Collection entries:
· · · · · · ·

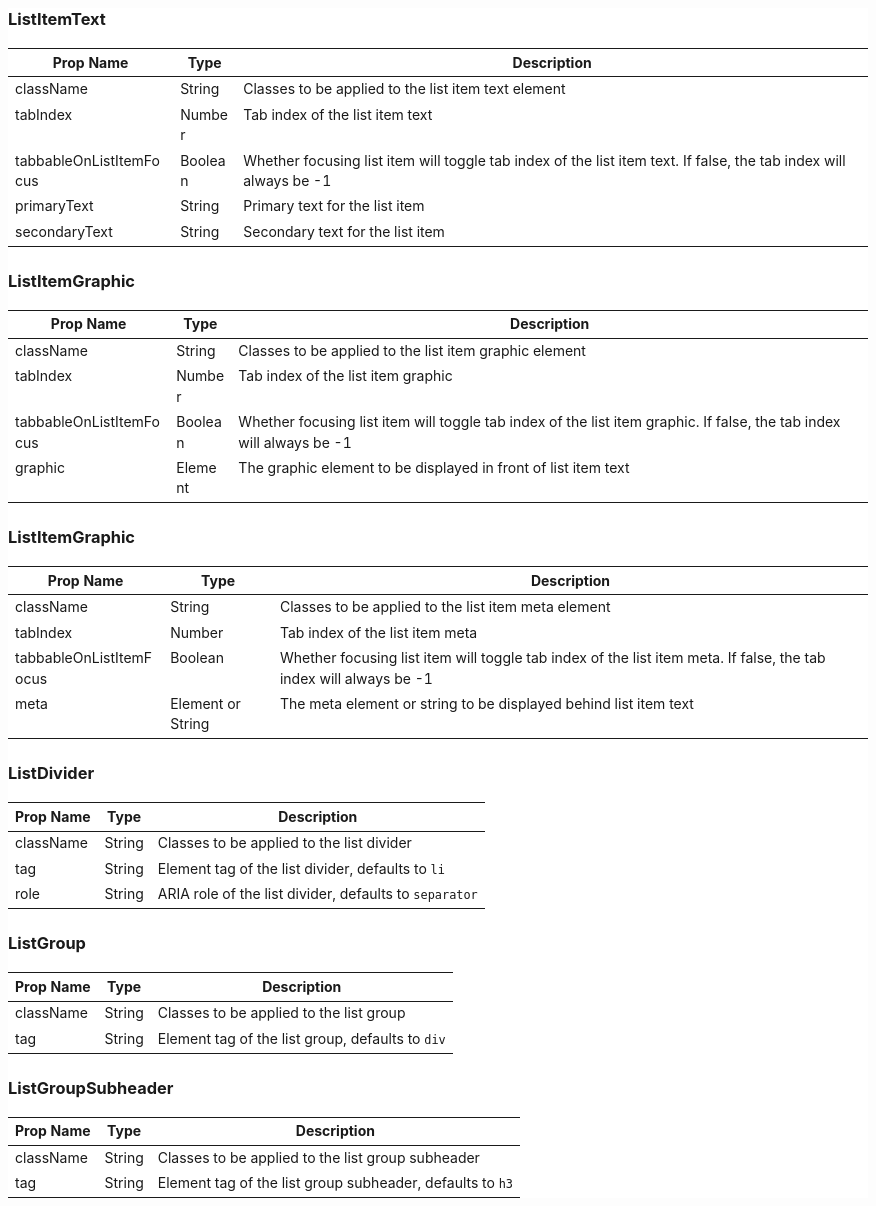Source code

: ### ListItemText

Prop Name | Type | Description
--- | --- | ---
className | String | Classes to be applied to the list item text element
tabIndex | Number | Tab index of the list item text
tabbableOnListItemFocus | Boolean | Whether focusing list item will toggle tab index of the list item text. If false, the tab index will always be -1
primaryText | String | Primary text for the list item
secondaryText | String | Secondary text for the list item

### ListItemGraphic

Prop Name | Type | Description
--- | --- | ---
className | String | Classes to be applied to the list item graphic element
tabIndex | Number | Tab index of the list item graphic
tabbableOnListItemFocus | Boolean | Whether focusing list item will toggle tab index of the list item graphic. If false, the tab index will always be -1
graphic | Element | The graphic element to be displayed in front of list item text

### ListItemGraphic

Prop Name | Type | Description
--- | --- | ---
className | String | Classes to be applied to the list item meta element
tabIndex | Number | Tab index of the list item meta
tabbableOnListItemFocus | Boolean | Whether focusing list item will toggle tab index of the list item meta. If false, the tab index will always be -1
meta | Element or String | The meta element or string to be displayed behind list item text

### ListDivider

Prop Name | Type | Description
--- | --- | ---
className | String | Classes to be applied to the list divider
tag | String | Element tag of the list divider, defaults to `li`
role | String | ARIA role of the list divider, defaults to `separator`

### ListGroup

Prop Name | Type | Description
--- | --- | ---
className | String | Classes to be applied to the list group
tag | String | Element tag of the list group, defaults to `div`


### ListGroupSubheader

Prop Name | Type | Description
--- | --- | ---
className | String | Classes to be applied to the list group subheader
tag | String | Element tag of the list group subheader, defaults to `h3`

· · · · · · ·

■ Problem details:
Rewrite all of the material above with every "Classes to be applied to" replaced by "CSS classes applied to" and everything else unchanged. Omit the pictures from your answer.

■ Output for this exercise:
Source code

: ### ListItemText

Prop Name | Type | Description
--- | --- | ---
className | String | CSS classes applied to the list item text element
tabIndex | Number | Tab index of the list item text
tabbableOnListItemFocus | Boolean | Whether focusing list item will toggle tab index of the list item text. If false, the tab index will always be -1
primaryText | String | Primary text for the list item
secondaryText | String | Secondary text for the list item

### ListItemGraphic

Prop Name | Type | Description
--- | --- | ---
className | String | CSS classes applied to the list item graphic element
tabIndex | Number | Tab index of the list item graphic
tabbableOnListItemFocus | Boolean | Whether focusing list item will toggle tab index of the list item graphic. If false, the tab index will always be -1
graphic | Element | The graphic element to be displayed in front of list item text

### ListItemGraphic

Prop Name | Type | Description
--- | --- | ---
className | String | CSS classes applied to the list item meta element
tabIndex | Number | Tab index of the list item meta
tabbableOnListItemFocus | Boolean | Whether focusing list item will toggle tab index of the list item meta. If false, the tab index will always be -1
meta | Element or String | The meta element or string to be displayed behind list item text

### ListDivider

Prop Name | Type | Description
--- | --- | ---
className | String | CSS classes applied to the list divider
tag | String | Element tag of the list divider, defaults to `li`
role | String | ARIA role of the list divider, defaults to `separator`

### ListGroup

Prop Name | Type | Description
--- | --- | ---
className | String | CSS classes applied to the list group
tag | String | Element tag of the list group, defaults to `div`


### ListGroupSubheader

Prop Name | Type | Description
--- | --- | ---
className | String | CSS classes applied to the list group subheader
tag | String | Element tag of the list group subheader, defaults to `h3`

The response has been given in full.